I am realizing more and more just how overly protective I am of my own dignity and highly concerned about external perceptions; I don’t weather a bruised psyche very well.

A few nights ago, I woke out of a fitful sleep, sweaty, my heart racing and my mind plagued.  I was stirred awake by my inability to let go of a humbling circumstance that was disproportionately affecting me.  In fact, lately I have experienced what I would describe as a multiplicity of circumstances that have tweaked at my ego and poked at my pride.

Truth is, I fall hard with the temptation to be, or appear to be, relevant, competent, put-together, healthy, valid, and the like; when these perceptions are directly or indirectly threatened, I crumble.  My pride gets in the way of being submitted in faithfulness to an audience of simply One.

I was awakened to this reality in my own life when someone close to me recently declared, “God is clearly chipping away at your pride.”  In hearing her words, I was immediately conscious of the fact that God does not need to chip away at anything if it is not a problem.

My pride is a problem…and I don’t want to be deceived by pride.

Because pride is deception.  It is to deceive myself that I somehow hold worth outside of God’s breath on me.  It is to wrongly elevate myself when only God is to be exalted.  Actually, pride leaves little room for God at all, but a humble heart continually and honestly recognizes that everything points to the praise of God alone.

When pride comes, then comes disgrace, but with humility comes wisdom. –Proverbs 11:2

Oh dear God, hear my confession.  Break down my stubborn pride and allow your grace to flood my heart.

2 Responses to "The Deception"

  1. Jen says:

    Wow Christina.
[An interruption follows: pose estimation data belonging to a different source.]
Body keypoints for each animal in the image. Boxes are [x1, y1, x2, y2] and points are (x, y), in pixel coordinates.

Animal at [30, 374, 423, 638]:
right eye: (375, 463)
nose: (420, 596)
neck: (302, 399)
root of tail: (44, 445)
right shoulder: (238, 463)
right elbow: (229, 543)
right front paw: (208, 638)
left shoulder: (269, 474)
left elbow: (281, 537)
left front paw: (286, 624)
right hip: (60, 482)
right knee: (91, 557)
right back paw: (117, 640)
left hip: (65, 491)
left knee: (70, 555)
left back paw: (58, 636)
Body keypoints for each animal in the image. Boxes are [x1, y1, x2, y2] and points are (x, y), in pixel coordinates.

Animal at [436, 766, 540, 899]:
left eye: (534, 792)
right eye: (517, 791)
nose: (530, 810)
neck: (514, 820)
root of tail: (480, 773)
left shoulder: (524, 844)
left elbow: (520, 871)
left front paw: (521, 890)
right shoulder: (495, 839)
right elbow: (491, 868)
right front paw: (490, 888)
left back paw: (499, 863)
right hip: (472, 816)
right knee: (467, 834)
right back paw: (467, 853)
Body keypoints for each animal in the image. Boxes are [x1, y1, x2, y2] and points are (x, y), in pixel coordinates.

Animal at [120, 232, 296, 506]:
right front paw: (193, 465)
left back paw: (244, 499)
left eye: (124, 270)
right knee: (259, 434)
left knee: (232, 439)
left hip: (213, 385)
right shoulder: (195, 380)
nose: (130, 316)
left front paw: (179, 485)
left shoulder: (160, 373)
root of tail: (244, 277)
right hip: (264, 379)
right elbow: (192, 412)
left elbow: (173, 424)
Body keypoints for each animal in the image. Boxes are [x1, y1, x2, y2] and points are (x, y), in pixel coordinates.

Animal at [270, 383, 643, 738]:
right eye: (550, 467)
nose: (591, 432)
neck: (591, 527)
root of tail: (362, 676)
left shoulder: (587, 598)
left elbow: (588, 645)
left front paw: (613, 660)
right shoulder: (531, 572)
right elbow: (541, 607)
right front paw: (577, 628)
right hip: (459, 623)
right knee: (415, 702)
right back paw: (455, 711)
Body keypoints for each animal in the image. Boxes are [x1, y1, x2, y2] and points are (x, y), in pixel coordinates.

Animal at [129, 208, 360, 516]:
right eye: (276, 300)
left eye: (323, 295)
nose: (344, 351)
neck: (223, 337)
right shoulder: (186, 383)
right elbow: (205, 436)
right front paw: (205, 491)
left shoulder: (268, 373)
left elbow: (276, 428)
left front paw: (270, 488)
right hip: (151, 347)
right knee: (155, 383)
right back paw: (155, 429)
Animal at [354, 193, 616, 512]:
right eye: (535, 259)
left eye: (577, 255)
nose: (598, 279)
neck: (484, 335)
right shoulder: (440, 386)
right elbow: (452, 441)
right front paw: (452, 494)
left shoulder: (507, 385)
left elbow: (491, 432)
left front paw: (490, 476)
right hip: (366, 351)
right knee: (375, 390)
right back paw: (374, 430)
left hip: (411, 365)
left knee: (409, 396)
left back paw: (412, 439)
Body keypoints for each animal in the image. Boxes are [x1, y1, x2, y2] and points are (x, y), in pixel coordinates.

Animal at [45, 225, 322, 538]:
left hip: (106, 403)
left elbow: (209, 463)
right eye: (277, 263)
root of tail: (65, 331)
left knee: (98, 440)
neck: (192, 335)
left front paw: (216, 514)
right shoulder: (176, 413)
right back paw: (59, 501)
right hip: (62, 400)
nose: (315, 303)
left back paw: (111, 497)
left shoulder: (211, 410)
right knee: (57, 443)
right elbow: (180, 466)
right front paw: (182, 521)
I would actually respectfully disagree with you. At least in so far as saying that you’re one of the most humble, gracious people I know. Pride, at least in that passage, means to me boastful or egotistical. You are neither! To me, you stand as a beacon of humility –God’s light shines through you and you broadcast it out to others!

    While there is validity in your argument that elevating yourself above God would be problematic to say the least, I firmly believe that trying to feel good about yourself and have confidence in who you are is normal and practically the very definition of being human.

    I worry that you are judging yourself too greatly…when it is not your job to judge yourself. You are loved and unique and special. Accepting that and even enjoying your unique talents and gifts, that God Himself bestowed upon you and gave to you with a distinct purpose in mind, is truly just appreciating and loving that very thing which God created. In it’s own indirect way, isn’t loving yourself also loving God?

    You obviously know more about this subject than I, but I am puzzled. I wish I could hold up a mirror for you, where you could see your image in my eyes: you are strong but modest, humble, kind and accepting. You are, honestly, one of the most amazing people I’ve ever known, and if God does exist, He made you that way for a reason. I think that’s something to be proud of.

  2. Barbro says:

    I do not mean to say something wrong,but out from your blog at Wednesday I understood that Jessie misses to have siblings.Maybe you should conciderate adopting one or become fosterparents?